Each line below that includes "Volleyball" counts once; report the total and nothing more.
▼▼▼
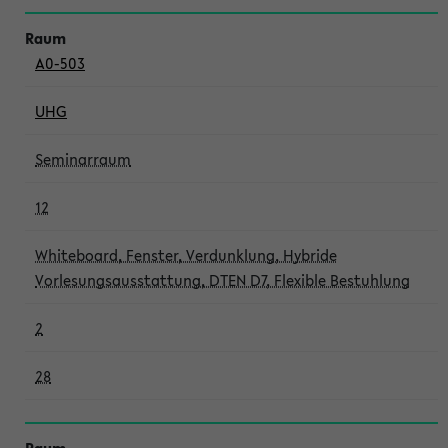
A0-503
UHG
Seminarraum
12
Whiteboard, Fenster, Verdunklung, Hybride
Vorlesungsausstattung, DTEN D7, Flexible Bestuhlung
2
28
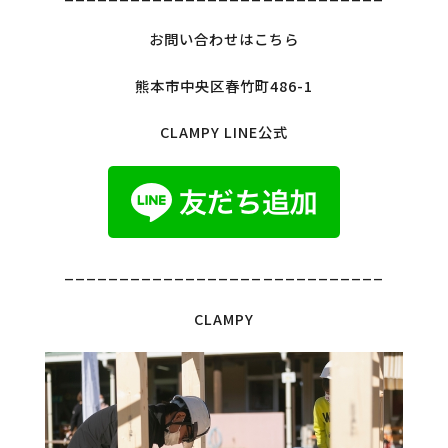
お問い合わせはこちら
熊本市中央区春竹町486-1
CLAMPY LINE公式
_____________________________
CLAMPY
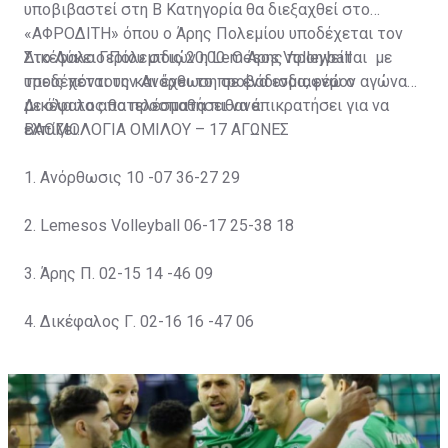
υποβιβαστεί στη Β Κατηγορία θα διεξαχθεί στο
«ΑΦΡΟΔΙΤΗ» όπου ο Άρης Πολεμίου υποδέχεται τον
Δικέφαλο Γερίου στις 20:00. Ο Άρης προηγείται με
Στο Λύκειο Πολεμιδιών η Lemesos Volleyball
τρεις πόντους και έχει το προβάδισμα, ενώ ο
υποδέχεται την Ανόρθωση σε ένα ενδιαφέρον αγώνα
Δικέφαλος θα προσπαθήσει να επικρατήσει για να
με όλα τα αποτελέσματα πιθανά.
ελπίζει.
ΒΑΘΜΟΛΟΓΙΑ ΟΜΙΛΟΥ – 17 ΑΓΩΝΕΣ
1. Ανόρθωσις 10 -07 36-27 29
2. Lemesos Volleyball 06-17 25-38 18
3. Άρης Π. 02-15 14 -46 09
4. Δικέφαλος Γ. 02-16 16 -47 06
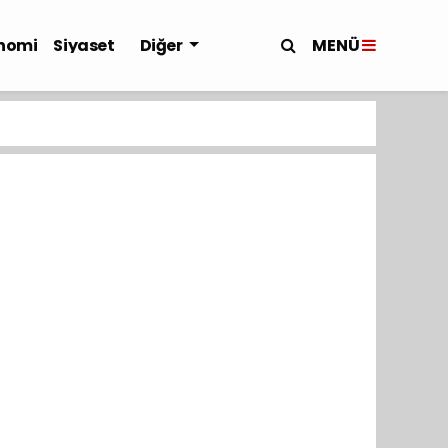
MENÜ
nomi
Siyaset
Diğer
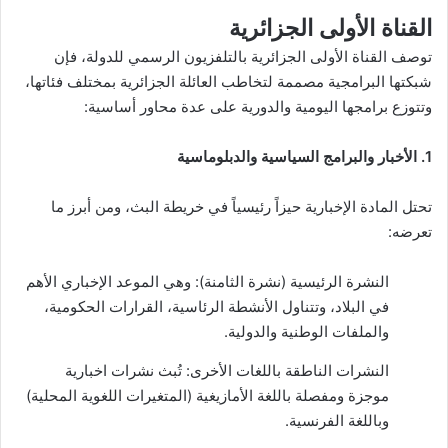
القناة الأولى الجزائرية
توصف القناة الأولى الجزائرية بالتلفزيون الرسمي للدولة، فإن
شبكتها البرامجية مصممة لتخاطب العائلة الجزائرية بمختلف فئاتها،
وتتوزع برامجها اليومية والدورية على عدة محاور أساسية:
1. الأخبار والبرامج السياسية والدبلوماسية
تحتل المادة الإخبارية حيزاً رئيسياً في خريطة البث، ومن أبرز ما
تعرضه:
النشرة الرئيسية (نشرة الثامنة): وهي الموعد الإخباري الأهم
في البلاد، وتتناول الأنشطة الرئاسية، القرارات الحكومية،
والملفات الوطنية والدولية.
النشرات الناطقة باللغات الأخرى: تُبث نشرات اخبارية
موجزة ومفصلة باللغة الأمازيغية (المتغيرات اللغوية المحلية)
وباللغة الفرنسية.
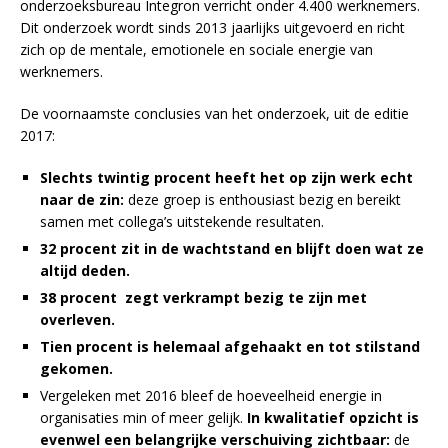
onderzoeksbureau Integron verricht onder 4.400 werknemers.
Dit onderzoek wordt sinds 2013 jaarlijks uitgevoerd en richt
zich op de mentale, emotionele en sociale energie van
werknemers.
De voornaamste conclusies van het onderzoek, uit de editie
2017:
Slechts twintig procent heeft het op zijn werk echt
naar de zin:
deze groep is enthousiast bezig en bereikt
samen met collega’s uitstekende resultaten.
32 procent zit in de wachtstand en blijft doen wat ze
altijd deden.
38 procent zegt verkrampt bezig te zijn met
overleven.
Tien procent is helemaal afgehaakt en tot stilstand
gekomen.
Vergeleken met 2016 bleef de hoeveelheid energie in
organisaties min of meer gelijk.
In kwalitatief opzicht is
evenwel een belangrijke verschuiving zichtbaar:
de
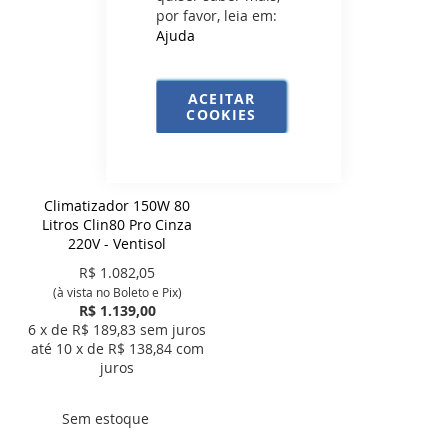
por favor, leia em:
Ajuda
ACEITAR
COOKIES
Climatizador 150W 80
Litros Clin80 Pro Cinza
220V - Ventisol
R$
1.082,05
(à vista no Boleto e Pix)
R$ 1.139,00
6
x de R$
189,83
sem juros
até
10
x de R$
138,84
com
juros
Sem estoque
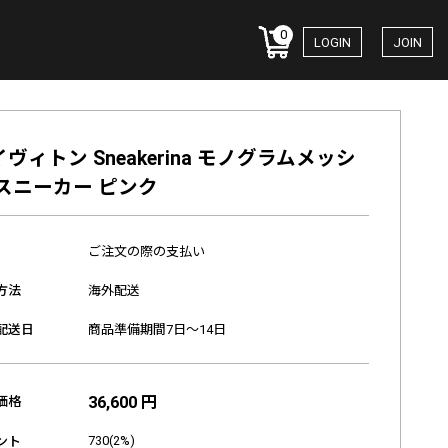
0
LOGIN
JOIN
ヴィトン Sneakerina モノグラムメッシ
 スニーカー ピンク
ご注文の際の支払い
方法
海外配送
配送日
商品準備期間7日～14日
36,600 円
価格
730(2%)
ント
▲▲▲
Answer section
2